Suggestions for the completion of phrases and sentences, however, are harder to ignore. They are often precisely what I was about to write, even though I’ve only hit the first three letters of the first word of the phrase. And yet …
… the phrases and words the machine offers are sometimes wrong, not the ones I had in mind. Close, but (as my father and I suppose a lot of other fathers used to say), “no cigar.” When the machine gives me a prompt I could just hit “tab” to accept it. But I’m learning to hesitate. Have I thought my way into a cliché? Was the machine designed to push me into one?
(And Word has just been kind enough to recognize that the “e” in “cliché” needed an acute accent. Thanks, Word. I guess. It’s easier than seeking out “Character Map,” as I’ve had to many times before.)
And then suddenly it stops working. And starts again. And again. This is an uncomfortably uncanny technology. Not quite human, but almost.
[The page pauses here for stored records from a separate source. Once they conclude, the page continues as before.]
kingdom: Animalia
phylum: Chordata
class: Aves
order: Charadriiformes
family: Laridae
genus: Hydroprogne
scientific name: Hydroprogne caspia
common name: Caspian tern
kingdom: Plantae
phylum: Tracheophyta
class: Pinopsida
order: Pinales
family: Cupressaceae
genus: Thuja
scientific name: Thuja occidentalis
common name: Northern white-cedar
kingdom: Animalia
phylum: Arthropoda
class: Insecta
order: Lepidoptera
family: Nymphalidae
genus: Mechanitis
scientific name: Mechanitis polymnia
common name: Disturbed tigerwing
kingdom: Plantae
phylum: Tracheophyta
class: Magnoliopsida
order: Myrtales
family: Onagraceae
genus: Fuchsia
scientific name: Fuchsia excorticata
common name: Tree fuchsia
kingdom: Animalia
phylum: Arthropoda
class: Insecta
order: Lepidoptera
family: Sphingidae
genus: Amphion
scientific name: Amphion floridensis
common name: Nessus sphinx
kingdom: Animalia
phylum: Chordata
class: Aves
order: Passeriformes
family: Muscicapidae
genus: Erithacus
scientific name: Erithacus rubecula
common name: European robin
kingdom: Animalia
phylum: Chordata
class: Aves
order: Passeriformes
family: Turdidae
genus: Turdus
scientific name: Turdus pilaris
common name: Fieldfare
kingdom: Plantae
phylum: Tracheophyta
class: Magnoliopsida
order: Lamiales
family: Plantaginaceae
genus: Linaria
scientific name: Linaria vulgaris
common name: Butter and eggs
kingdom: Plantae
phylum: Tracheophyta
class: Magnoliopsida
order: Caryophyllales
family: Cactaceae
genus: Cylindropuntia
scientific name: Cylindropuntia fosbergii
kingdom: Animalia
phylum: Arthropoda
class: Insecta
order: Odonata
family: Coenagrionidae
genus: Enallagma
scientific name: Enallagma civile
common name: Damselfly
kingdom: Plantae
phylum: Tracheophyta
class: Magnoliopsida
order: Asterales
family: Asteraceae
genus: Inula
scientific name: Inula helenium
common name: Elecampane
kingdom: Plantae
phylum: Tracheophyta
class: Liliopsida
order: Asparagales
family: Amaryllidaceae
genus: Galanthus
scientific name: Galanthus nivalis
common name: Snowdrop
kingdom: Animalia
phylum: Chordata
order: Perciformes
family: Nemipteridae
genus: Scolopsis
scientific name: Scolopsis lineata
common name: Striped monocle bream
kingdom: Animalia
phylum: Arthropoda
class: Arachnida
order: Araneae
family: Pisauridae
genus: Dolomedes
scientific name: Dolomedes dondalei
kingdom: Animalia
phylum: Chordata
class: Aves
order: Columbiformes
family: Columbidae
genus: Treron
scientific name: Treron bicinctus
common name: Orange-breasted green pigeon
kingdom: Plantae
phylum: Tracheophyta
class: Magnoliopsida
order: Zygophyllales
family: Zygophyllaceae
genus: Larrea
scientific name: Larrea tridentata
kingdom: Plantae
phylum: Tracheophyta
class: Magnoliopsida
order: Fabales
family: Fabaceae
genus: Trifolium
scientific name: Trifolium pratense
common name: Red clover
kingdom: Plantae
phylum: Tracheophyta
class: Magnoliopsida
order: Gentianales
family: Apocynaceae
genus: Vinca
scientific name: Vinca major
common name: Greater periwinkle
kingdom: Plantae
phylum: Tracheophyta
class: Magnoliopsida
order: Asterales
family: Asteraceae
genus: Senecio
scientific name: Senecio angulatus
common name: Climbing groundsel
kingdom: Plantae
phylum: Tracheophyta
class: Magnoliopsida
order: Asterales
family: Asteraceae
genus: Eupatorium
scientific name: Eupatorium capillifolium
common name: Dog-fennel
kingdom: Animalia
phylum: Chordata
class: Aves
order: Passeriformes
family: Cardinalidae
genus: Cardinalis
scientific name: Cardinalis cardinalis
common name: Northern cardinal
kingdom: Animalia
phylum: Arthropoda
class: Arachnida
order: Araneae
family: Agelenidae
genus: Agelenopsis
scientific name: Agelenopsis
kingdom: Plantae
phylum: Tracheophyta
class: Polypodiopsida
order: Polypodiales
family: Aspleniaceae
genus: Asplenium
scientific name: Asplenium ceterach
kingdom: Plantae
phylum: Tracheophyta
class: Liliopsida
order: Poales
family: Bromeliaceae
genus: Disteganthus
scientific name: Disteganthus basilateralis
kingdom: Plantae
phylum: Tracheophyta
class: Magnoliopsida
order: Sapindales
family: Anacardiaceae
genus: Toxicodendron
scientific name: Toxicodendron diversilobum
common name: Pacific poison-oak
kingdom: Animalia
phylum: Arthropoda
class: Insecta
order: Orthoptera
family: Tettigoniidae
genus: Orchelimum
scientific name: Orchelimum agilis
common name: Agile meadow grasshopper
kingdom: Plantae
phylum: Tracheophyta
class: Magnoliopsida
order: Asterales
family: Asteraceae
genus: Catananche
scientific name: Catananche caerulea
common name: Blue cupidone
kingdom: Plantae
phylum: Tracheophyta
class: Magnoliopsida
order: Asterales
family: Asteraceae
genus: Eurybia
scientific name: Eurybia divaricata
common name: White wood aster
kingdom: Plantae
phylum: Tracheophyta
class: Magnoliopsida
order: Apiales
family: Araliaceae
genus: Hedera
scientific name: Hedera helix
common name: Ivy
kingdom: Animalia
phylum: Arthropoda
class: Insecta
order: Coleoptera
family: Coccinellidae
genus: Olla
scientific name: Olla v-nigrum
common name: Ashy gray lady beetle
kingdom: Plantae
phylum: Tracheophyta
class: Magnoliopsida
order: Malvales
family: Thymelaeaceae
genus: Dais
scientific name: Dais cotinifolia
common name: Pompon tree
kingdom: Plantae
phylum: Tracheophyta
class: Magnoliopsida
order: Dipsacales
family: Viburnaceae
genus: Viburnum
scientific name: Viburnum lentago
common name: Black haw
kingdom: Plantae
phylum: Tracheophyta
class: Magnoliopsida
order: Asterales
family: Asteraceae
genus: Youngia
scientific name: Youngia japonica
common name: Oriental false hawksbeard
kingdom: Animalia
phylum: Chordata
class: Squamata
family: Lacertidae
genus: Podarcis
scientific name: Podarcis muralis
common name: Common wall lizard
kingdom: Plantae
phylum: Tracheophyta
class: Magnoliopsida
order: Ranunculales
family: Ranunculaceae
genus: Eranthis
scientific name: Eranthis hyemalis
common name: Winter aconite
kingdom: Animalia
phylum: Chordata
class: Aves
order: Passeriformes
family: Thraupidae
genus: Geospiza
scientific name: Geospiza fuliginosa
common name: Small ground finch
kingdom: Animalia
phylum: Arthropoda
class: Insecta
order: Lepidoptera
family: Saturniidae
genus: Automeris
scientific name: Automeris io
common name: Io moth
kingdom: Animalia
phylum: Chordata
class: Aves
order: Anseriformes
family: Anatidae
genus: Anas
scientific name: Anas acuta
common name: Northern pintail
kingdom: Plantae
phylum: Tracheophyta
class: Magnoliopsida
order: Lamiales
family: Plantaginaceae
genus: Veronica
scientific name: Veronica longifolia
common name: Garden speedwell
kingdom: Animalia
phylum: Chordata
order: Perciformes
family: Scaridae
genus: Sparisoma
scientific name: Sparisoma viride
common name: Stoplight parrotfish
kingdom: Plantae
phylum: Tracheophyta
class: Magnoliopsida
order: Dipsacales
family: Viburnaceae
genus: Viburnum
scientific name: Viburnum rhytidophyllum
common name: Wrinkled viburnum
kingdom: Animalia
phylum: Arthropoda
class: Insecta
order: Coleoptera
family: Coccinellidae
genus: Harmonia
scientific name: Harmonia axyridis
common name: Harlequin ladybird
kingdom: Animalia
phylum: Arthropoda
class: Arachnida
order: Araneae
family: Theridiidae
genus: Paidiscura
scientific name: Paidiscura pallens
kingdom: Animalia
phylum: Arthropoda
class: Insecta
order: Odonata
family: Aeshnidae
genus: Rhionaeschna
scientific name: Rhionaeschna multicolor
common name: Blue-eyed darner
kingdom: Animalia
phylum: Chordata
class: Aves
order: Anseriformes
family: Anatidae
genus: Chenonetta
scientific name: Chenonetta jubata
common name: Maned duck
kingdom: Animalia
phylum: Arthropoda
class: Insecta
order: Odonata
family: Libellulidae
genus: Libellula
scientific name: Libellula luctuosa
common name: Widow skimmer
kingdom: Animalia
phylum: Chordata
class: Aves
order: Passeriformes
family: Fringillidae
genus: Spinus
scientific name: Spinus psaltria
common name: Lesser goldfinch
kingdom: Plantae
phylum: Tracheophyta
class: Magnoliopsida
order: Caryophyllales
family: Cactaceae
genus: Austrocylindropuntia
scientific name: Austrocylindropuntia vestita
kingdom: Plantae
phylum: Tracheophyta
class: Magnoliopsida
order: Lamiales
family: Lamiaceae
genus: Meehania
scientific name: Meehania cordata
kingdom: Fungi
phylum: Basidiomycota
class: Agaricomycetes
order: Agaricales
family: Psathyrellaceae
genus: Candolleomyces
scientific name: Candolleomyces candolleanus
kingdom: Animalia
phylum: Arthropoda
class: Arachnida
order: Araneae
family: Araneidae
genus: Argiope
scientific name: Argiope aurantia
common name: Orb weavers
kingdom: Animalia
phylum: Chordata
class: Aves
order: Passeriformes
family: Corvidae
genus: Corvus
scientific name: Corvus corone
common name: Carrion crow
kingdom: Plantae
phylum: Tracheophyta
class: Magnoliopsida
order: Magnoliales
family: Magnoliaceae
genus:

There’s a fascinating piece in The New York Times – audio and text – a talk between Curtis Sittenfeld and Susannah Meadows. Sittenfeld is a novelist; Meadows an editor of the newspaper’s opinion website and columns. After discussing their experiences with AI, they come to the heart – or heartlessness – of the challenge: Sittenfeld and ChatGPT face off against each other using the same writing prompt. They have been tasked, by Meadows with contributions from readers, to produce a story of no more than a thousand words, with these elements: “lust, kissing, flip-flops, regret and middle age.”
You now have the opportunity to work out – or maybe just guess – which writer or “writer” wrote which story. Give it a go. The link here should let you bypass the NYT paywall. By the end you’ll learn not only who or what wrote which, but why the human reader – Meadows – chose the one she did.
Did either think to ask ChatGPT to choose which story it thought that it had written? How might it explain its reason for choosing?
What are the increasingly prevalent and different “marches of the machines”?